Bilmin-teknolojinin gelişiminin, insan emeğini daha az kullanarak üretime seferber edileceğine olan umut, Sosyalizm döneminde de büyük çabalarla bir gerçekliğe dönüştürülmeye çalışılır. Emperyalizm Çağı daha kapsamlı barbarlıkları gerektirir.

Marx ve Engels hayatlarının son yıllarında bu döngünün bilim-teknik-doğa-insan zincirindeki etkilerini çözümlemeye girişir. Onlar da fizikten matematiğe, kimyadan biyolojiye bir çok alana el atmak durumunda kalırlar.

Ve Rosa Luxemburg! Kitapta gözlerinizin önüne serilecek olan anılarla yüklü, yeni yeni keşfedilmekte olan bitki soy ağaçlarını ayrıştırmaya çalışırken kapkaranlık bir çağa girilmiştir yeniden. Kapitalizmin gelişim hızı, insan canının öneminin hiçleştikçe hiçleşmesi, iç çatışmalar, yoldaşlarının katledilmesi-tutuklanması, takiplerden kaçışlar. Ve tüm bunların içerisinde sosyalizmin sorunlarının insanlık tarihinde çözüm bulup bulamayacağının muazzam kaygıları!

Karl Liebknecht kuş cıvıltılarıyla ilgili kitaplar ister mahpushanedeyken. Yanısıra da coğrafya, fizik ve kimya.

Rosa da öyle. Yanısıra da botanik kitapları ve kurutulmuş çiçekler.

Şimdiler! İçerisinde bulunduğumuz çağ.

Bilimsel keşiflerle sadece yeryüzünün değil gökyüzünün de işgal edilmeye yeltenildiği, insan denen canlının böylesi üretim ilişkileri içerisinde âdeta bir doğa parazitine dönüştürüldüğü bir çağ.

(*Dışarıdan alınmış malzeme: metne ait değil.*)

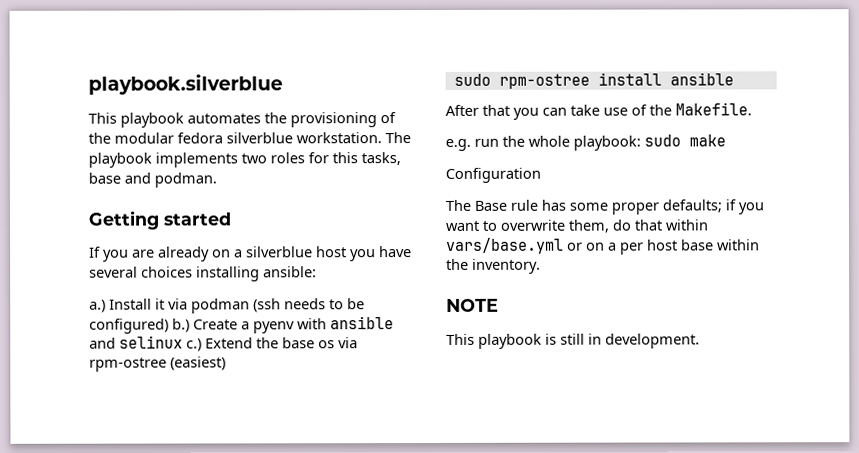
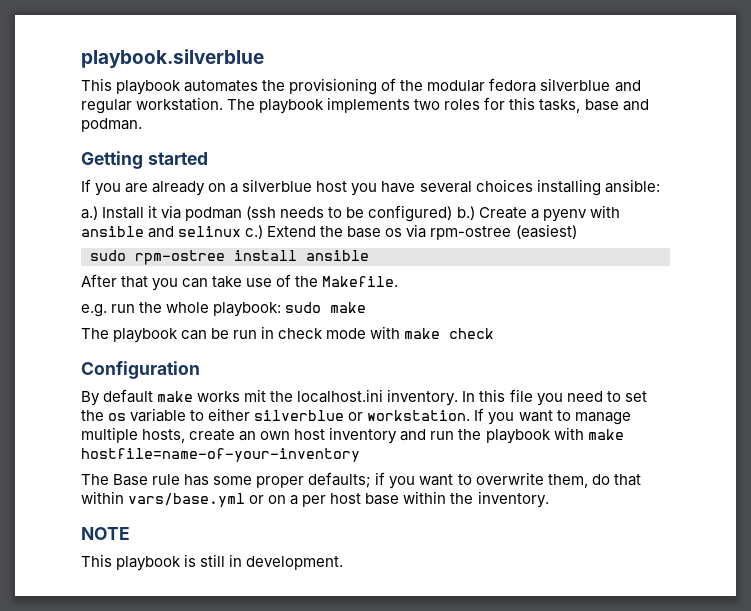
(293, 138) none -> [614,80,641,92] [81,99,132,114] and regular
[445,167,541,183] Configuration -> [81,326,495,343] [81,361,200,379] [81,389,647,406] [81,408,631,425] [81,427,624,444] [81,448,360,462] The playbook can be run in check mode with make check // Configuration // By default make works mit the localhost.ini inventory. In this file you need to set the os variable to either silverblue or workstation. If you want to manage multiple hosts, create an own host inventory and run the playbook with make hostfile=name-of-your-inventory

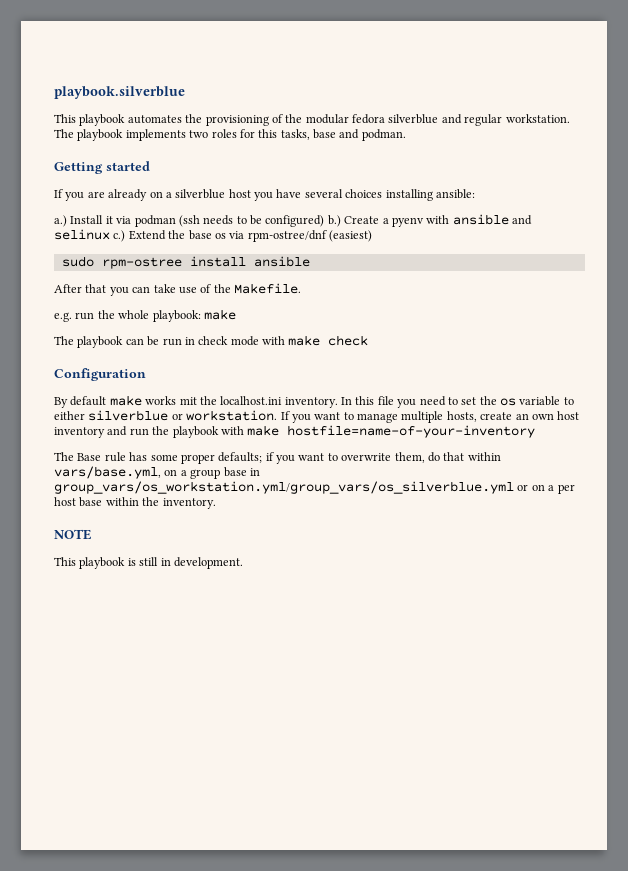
[430,226,512,240] rpm-ostree -> [247,230,327,242] rpm-ostree/dnf
[285,302,322,313] sudo -> (201, 316) none
[128,493,246,507] vars/base.yml -> [54,466,260,479] [54,481,514,494] vars/base.yml, on a group base in group_vars/os_workstation.yml/group_vars/os_silverblue.yml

Böyle bir çağda, insanlığın bir kesimi tıpkı Rosa gibi, “İnsanlarla temasa girmek artık beni daha az teskin etmekte. Bu yüzden yakın bir zamanda eski çağlara çekileceğim, tıpkı kutsal Antonius gibi” demekte.

Yıkan ve yok eden kapitalizme karşı, yapan bir alternatif yaşam tarzı üretmeyi denemekte. Her tarihsel dönemde olduğu gibi, başka bir dünyanın mümkün olduğuna en çok geleceği çalınan gençlik inanmakta. Avrupa topraklarındaki bu pratik süreçte, diğer ustalardan biraz daha ayrıcalıklı olarak Rosa örnek alınmaya devam edilmekte.

O karanlık zamanlarda Rosa’nın mektuplarını bitirdiği şu satırlarla: “Okumaya ve öğrenmeye asla ara vermeyin. Ve her şeye rağmen sakin ve neşeli kalın!”

Tıpkı çağın yeni yetişen fidanları gibi, Herbaryum’u, o karanlık zamanların en canlı müzesiymişçesine yüreğine katanların çoğalması umuduyla.

Kitabın künyesi: Rosa Luxemburg Herbaryum. Çeviren: Murat Çakır. Ceylan Yayınları 2023.